I recently returned from a trip in wonderful Istanbul, I spent three days there. It was my first time in the city that used to be called ‘the City’ before NYC existed and my second time in Turkey, so I’d like to put here some rough thoughts of mine, next to some amateurish photos.

First, some context. I’m Greek, thus I’m not supposed to have Turkey in my list of places to be. I don’t know much about modern Turkey, either; the country always was a big grey area in all the maps I got to study during my school years.

That said, I experienced a weird affinity during my stay in Istanbul. If you skipped the language part, everything looked and felt like being in Athens. Actually, also many words were pretty similar, I saw numerous ones I used to consider Greek with Latin spelling, and vice versa. Well, I’m probably overstating things a little bit, however I cannot help but share that I felt like brothers and sisters with many Turks I got to meet with and we had far more to share, compared to, say, Brits or Germans that we Greeks tend to relate with.

There is a great wall somewhere from north to south, across the Aegean; let me call it the “Aegean Wall”. Due to it, we weren’t capable of looking at each other. I believe that, if we get close enough, we may end up looking at the mirror instead, no matter the time lag.

To give a telling example, there are two different stories on the origin of baklava, and maybe there will always be. But, to be honest, I don’t care that much about the origin part, DNA probably got mixed enough throughout the centuries. What I do care about, though, is the very fact of, say, baklava as a delicious proof of our similar cultural identities and recent historic trajectories, and this is something I’d love to further explore and exploit.

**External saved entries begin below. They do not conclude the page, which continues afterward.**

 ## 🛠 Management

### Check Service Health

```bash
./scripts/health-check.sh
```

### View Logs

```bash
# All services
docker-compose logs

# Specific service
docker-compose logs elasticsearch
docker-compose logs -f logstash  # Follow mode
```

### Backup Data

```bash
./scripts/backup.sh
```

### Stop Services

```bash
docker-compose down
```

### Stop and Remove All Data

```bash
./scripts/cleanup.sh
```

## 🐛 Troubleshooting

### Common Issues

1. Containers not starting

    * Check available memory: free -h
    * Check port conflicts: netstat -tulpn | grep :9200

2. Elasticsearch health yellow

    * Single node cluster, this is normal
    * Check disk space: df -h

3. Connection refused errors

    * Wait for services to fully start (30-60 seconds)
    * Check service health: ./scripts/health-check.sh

Our grandparents were fighting each other. There are open wounds, still. For example, we both still waste a year of our hopefully productive life in the army, and we pay a significant part of our GDP in building virtual weaponry. I, for one, hope that this won’t be the case for our grandchildren as well, and I’d like to work towards that, sooner rather than later.

  • Ozge Akdoganbulut

    This is a very good article. Although we have been raised as enemies at school i had no prejudices against Greeks. After having my Greek friends they are no different than  brothers & sisters to me, I know they have felt the same way. Being good friends is the best cure for the open wounds of both Turks and Greeks. Hope to see you in Istanbul again.